The Engine of Growth: EU Funds and Public Investment

Poland's economic resilience in 2025 is underpinned by its aggressive absorption of EU funds. With €140 billion allocated for 2025 alone, the country is leveraging these resources to modernize infrastructure, expand renewable energy, and bolster defense capabilities. Public investment, particularly in EU-backed projects, has offset a decline in private sector activity. For instance, the construction of Poland's first nuclear reactors at Zarnowiec and the expansion of offshore wind farms in the Baltic Sea are not just strategic energy moves but also major contributors to GDP.

The National Bank of Poland (NBP) acknowledges that these projects are critical for sustaining growth. While private investment dipped by 1% in Q2 2025, public investment surged, supported by EU grants and loans. This dynamic is expected to continue into 2026, with the Recovery and Resilience Facility (RRF) entering its final phase.

Rising Interest Rates: A Double-Edged Sword

The NBP has maintained a hawkish stance, keeping the benchmark interest rate at 5.75% since October 2023. This policy, aimed at curbing inflation (which peaked at 4.7% in December 2024), has increased borrowing costs for businesses and households. However, the high rate has also strengthened the zloty, stabilizing import prices and providing some relief to inflationary pressures.

For investors, the challenge lies in balancing the risks of high debt servicing costs with the opportunities in sectors insulated from interest rate volatility. Public infrastructure and defense projects, for example, are largely funded by EU grants, reducing reliance on domestic credit. Meanwhile, companies in energy transition and green technology are benefiting from long-term contracts and subsidies, making them less sensitive to rate hikes.

Sectors and Companies to Watch

  1. Energy Transition and Nuclear Power:
  2. Polska Grupa Energetyczna (PGE): Leading Poland's shift to renewable energy, PGE is expanding wind and nuclear projects, including the Zarnowiec reactors.

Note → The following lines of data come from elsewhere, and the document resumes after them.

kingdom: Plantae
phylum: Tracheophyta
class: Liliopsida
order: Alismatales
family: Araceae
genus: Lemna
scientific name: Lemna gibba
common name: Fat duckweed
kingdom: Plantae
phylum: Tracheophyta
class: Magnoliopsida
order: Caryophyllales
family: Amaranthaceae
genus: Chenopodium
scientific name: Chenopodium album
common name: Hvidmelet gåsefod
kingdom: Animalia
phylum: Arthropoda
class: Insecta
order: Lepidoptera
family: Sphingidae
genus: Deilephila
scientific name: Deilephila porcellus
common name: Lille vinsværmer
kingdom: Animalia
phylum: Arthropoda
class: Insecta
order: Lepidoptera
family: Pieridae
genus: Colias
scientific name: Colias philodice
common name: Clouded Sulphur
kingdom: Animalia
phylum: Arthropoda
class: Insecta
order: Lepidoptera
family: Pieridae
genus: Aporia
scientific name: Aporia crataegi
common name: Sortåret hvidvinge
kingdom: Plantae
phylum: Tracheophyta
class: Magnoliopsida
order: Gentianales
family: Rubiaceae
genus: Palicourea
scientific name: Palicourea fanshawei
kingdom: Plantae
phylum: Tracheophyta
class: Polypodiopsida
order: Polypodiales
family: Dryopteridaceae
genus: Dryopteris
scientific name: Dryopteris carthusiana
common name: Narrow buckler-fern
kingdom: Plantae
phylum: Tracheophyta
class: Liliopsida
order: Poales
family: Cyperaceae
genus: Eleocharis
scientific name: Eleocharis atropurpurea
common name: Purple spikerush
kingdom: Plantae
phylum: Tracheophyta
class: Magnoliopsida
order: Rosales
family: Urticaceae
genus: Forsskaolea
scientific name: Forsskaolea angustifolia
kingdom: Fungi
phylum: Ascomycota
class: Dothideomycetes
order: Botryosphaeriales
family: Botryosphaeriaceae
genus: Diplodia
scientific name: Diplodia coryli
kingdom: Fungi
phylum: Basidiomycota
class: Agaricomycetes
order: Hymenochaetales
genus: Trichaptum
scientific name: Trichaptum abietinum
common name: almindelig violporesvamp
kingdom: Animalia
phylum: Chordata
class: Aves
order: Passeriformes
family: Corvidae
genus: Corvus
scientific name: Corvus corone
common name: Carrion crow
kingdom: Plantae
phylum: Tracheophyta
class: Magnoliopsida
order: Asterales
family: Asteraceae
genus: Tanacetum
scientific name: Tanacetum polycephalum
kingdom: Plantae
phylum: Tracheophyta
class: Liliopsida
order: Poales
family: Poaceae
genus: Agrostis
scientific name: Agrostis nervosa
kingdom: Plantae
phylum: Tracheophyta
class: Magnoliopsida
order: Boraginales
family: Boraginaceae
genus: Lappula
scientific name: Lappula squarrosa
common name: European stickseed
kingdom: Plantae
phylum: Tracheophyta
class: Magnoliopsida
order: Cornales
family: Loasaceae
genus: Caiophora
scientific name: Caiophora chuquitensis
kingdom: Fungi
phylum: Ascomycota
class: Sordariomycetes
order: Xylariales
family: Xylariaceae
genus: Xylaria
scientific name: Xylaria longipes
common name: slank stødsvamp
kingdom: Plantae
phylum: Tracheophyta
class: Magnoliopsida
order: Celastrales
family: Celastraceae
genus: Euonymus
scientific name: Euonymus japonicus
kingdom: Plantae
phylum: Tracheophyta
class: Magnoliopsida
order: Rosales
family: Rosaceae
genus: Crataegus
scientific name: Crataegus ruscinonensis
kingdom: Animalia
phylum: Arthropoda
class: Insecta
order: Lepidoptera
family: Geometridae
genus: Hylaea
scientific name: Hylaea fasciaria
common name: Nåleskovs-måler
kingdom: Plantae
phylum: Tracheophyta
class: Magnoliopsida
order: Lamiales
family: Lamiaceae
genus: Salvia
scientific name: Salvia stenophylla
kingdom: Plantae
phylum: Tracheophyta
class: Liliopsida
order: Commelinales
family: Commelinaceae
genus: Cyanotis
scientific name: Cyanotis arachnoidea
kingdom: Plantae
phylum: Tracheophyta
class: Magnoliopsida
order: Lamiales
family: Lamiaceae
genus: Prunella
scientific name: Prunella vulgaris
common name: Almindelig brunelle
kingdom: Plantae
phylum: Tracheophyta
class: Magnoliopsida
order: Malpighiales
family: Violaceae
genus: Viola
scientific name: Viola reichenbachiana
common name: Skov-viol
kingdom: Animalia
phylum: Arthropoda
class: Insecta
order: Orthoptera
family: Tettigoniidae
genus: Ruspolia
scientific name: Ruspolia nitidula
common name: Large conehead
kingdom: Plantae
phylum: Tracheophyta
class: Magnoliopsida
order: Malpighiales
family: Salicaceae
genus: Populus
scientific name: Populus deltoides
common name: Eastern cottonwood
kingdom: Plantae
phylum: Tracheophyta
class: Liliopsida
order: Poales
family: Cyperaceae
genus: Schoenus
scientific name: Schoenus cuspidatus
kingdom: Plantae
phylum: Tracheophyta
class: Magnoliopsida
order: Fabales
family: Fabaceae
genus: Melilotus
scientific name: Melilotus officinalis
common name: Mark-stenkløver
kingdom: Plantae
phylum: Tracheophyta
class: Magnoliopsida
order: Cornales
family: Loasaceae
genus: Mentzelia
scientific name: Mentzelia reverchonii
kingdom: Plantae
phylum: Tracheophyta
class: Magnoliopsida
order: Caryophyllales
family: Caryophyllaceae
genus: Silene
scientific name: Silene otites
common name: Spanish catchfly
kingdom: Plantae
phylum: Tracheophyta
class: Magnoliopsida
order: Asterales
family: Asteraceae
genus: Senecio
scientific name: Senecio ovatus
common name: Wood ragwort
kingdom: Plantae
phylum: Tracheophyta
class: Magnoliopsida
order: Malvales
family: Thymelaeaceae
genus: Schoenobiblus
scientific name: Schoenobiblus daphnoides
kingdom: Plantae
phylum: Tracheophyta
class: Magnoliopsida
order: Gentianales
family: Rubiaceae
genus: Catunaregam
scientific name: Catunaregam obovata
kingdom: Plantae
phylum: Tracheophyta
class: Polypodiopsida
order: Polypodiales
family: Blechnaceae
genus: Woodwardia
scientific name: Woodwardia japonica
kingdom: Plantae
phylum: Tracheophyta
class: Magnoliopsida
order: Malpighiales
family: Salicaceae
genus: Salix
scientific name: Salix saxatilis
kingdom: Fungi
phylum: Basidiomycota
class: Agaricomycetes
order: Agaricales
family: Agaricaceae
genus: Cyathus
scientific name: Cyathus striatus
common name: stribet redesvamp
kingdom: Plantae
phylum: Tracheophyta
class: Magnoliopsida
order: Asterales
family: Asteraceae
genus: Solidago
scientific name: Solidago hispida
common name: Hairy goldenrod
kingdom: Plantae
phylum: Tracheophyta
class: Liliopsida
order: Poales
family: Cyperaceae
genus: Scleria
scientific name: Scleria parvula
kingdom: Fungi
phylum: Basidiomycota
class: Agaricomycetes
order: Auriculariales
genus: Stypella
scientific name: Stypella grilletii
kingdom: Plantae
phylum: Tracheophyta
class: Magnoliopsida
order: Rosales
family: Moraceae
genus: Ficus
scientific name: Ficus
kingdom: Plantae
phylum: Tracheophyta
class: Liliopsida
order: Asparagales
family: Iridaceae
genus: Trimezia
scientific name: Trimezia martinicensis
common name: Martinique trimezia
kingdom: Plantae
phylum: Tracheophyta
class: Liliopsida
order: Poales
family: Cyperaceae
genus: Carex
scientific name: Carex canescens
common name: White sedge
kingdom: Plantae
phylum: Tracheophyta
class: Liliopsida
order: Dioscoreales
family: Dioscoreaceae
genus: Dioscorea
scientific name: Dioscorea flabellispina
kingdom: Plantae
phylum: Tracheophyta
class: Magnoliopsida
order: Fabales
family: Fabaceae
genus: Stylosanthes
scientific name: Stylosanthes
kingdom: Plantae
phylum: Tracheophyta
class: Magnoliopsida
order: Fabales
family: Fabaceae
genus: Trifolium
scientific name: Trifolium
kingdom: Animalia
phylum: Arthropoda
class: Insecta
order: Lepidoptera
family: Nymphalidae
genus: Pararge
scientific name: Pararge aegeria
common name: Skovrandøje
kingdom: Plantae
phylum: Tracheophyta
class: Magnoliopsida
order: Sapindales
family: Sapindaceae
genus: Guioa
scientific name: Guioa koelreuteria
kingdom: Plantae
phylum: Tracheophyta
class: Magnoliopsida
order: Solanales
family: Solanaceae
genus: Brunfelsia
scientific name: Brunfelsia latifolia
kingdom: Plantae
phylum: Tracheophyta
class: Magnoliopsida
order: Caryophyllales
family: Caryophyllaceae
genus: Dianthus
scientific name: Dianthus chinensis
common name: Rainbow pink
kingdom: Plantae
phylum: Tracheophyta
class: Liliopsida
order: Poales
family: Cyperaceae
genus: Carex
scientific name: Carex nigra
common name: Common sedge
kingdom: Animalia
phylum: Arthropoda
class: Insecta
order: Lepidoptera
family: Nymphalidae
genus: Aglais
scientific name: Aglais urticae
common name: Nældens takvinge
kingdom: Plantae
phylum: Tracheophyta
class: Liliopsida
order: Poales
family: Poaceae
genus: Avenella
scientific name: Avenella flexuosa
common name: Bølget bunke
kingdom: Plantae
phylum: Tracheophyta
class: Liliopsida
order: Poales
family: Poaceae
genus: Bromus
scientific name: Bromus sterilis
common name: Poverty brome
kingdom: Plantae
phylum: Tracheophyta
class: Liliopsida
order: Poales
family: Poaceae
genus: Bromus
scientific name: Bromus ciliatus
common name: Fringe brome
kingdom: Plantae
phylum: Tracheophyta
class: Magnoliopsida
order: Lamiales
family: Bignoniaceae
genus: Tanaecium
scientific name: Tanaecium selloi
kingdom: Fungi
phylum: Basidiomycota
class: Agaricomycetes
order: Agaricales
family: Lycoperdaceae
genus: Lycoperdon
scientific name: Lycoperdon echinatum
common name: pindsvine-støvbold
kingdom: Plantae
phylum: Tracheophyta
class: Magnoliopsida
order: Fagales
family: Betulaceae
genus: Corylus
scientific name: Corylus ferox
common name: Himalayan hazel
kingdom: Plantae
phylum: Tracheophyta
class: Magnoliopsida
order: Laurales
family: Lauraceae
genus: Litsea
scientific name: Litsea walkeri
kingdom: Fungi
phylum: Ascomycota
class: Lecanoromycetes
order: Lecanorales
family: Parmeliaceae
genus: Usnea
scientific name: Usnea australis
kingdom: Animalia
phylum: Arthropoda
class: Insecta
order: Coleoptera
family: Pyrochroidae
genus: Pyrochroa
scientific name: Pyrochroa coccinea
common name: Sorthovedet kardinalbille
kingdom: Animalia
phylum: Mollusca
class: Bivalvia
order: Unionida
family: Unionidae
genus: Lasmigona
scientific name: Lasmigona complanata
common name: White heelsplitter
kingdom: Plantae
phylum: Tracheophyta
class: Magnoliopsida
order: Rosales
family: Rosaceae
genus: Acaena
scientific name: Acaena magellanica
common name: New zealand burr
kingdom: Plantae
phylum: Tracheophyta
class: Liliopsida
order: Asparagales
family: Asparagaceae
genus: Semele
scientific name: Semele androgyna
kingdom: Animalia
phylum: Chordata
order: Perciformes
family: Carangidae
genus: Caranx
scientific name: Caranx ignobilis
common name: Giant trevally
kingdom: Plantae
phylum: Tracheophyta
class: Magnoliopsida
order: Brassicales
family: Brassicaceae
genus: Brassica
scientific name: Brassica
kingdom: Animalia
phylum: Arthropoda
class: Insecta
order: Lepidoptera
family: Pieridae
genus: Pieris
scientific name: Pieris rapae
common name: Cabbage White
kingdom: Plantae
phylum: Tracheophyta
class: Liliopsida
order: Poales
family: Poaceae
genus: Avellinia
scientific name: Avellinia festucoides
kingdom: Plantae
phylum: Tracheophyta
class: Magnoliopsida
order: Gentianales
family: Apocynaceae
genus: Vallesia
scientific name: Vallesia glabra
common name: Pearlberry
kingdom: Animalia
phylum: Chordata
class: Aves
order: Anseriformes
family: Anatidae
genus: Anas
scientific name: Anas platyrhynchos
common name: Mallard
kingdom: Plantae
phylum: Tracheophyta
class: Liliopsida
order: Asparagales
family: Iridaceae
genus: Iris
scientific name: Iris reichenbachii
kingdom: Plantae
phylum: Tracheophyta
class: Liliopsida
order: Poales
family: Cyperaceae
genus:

With €1.4 billion in EU funding, its long-term margins are secure.
  3. Energa: A regional grid operator modernizing infrastructure to integrate renewables, Energa is positioned to benefit from EU-backed grid upgrades.

  4. Defense Manufacturing:

  5. Zachodniokrzewski Okręg Przemysłowy (ZOP): Securing contracts for hydrogen-ready power plants and military equipment, ZOP is capitalizing on Poland's 4.7% of GDP defense budget.
  6. ArcelorMittal Poland: Investing €12.3 million in hydrogen-powered furnaces, the company is aligning with EU green steel initiatives.

  7. Infrastructure and Transport:

  8. PKP Energetyka: Benefiting from rail electrification projects, this firm is a key player in EU-funded transport upgrades.
  9. Polskie Sieci Elektroenergetyczne (PSE): Investing 65 billion zloty in grid modernization, PSE is critical to Poland's energy transition.

Navigating the Risks: Debt and Fiscal Sustainability

Poland's public debt-to-GDP ratio is projected to rise to 59.6% by 2026, driven by high deficits and EU loan absorption. While this is concerning, the country's fiscal discipline—evidenced by its efficient use of EU funds—mitigates some risks. The government's focus on defense and infrastructure, rather than populist spending, ensures that debt is directed toward growth-enhancing projects.

For investors, the key is to avoid sectors with high leverage and instead focus on companies with EU-backed revenue streams. The Polish stock market, currently trading at a 15% discount to the STOXX Europe 600, offers compelling value in undervalued names like PKN Orlen (biofuels and hydrogen) and iShares MSCI Poland Capped ETF (EUP) for broad exposure.

Conclusion: A Strategic Bet on Resilience

Poland's GDP growth in 2025 is not a flash in the pan. The country's ability to absorb EU funds, its strategic focus on energy security, and its resilient labor market (with unemployment at 2.8%) create a solid foundation for sustained expansion. While rising interest rates pose challenges, the emphasis on public investment and green technology ensures that growth is both resilient and future-proof.

For investors, the message is clear: Poland's economy is accelerating, and those who act now—before the market fully prices in its potential—stand to benefit from a unique confluence of policy, capital, and geopolitical momentum.